Three hours farther, passing by Gebel Abrak, we entered the great Wadi Abu Dôm, which we pursued in a W.N.W. direction. This remarkable valley runs from the Nile by Mechêref along an extended mountain chain to the village of Abu Dôm, which is situated opposite Mount Barkal, in a slanting direction. If it be considered that the upper north-east mouth of this valley, crossing the whole peninsula and its mountains, is almost opposite the confluence of the Atbara, which runs into the Nile in the same direction above Mechêref, the idea may be entertained that at one time, though not in historical times, there was here a water communication which cut off the greater part of the eastern reach of the Nile, which now exists through the circumstance that the rocky plateau near Abu Hammed turns the stream southernward for a degree and a half against its general direction. The name of the valley is taken from the single dôm palms that are found scattered up and down in it. The mountain chain running north of the valley is distinctly different from the mountains which we had formerly passed. With our entrance into this valley, we lost the hard mountain soil, and the flying sand again predominated, without, however, overcoming the still not scarce vegetation.

After we had passed a side valley, Om Shebah, containing well-water, in the afternoon, on the left, we encamped at about nine o’clock for the night. Next morning we came to the deep well, Hanik. I stopped about noon at a second, called Om Sarale, after the tree of the same name.

Here I left the caravan with Jussuf, to reach Barkal by a circuit to Nuri, lying somewhat higher up the river on this shore. After an hour and a half, we came to the very considerable ruins of a great Christian convent in Wadi Gazâl; so named from the gazelles, who scrape here in the Chor (valley-bed), for water in great numbers. The church was built of white unhewn sand-stone up to the windows, and, above them, of unburnt brick; the walls covered with a strong coating of gypsum, and painted inside. The vaulted apse of the tri-naved basilica, lies as usual to the eastward, the entrance behind the western transept to the north and south; all the arches of the doors, windows, and pillar niches are round. Koptic, more or less ornamented, crosses are frequently placed over the door, the simplest form of which, ✠ is easily comparable to the ancient Egyptian symbol of life. The whole is a true type of all the Koptic churches which I have seen, and I therefore add the little ground-plan, which Erbkam took of it.

The building is about eighty feet long, and exactly half as broad. The north wall is ruined. The church is surrounded by a great court, the outer walls of which, as also the numerous partly vaulted convent cells, still well preserved, are built of rude blocks. Before the western entrance of the church, separated only by a little court, lies the largest building, forty-six feet in length, probably the house of the prior, from which a particular side entrance led into the church. On the south side of the convent are two church-yards; the western one, about forty paces from the church, contained a number of graves, which were simply erected of black stones collected together. Nearer to the buildings was the eastern one, which was remarkable for a considerable number of grave-stones, partly inscribed in Greek and partly in Koptic, which will cause me to make a second visit to this remarkable convent before our departure from Barkal.

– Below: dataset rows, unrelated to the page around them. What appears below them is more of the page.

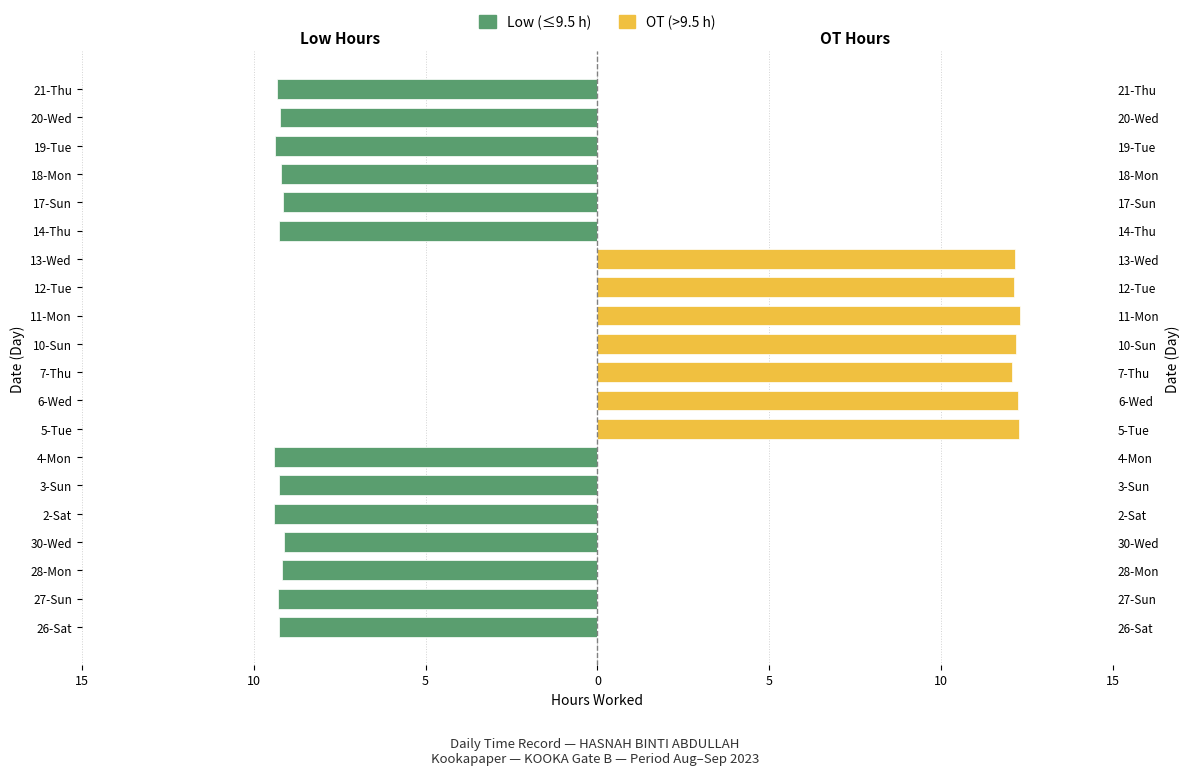

Which series has the widest spread of values?

OT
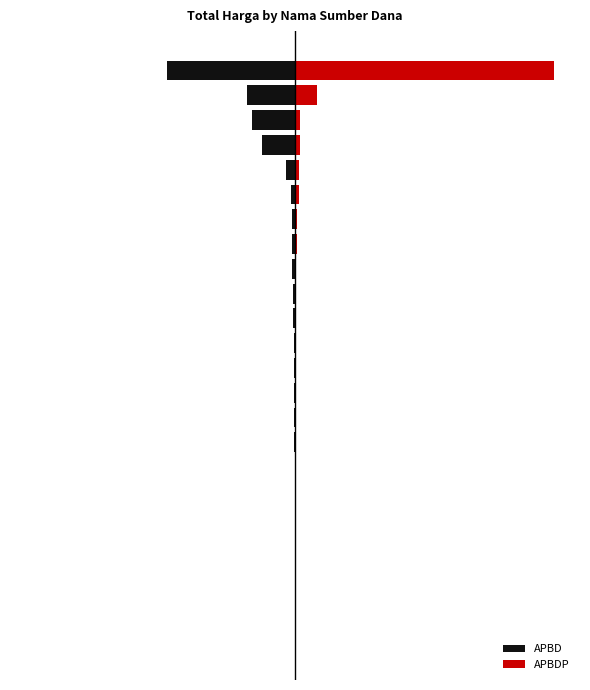

What is the average value of the APBD series?

-132486423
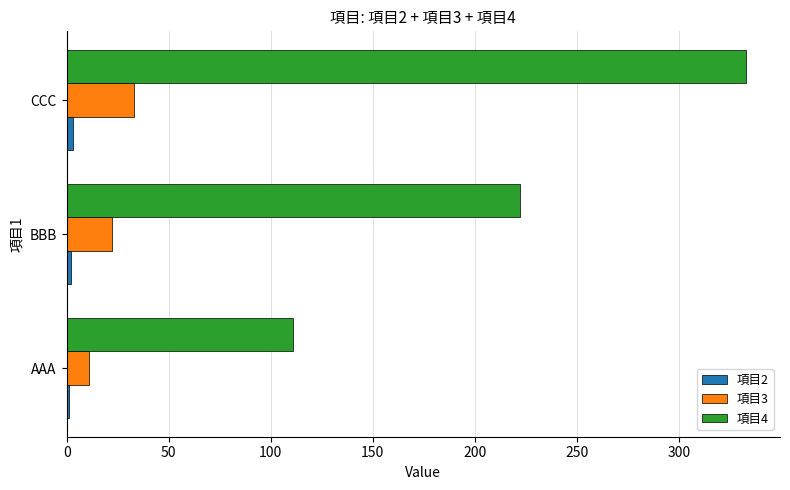

What is the average value of the 項目4 series?

222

I counted more than twenty inscribed stones, of which some had of course suffered extremely, and as many slabs of baked earth, with inscriptions scratched upon them, almost all, however, broken to pieces. They contain the most southern Greek inscriptions which have yet been discovered in the Nile regions, with the exception of the inscription of Adulis and Axum in Abyssinia; and though it be not doubtful that the Greek language after the promulgation of Christianity, the traces of which we can detect in architectural remains farther than Soba, was used and understood by the natives in all the flourishing countries up to Abyssinia, at least for religious purposes; yet these epitaphs, (among which, on a cursory examination, I could find none in the Ethiopian,) seemed to point to immigrating Græco-Koptic inhabitants of the old convent.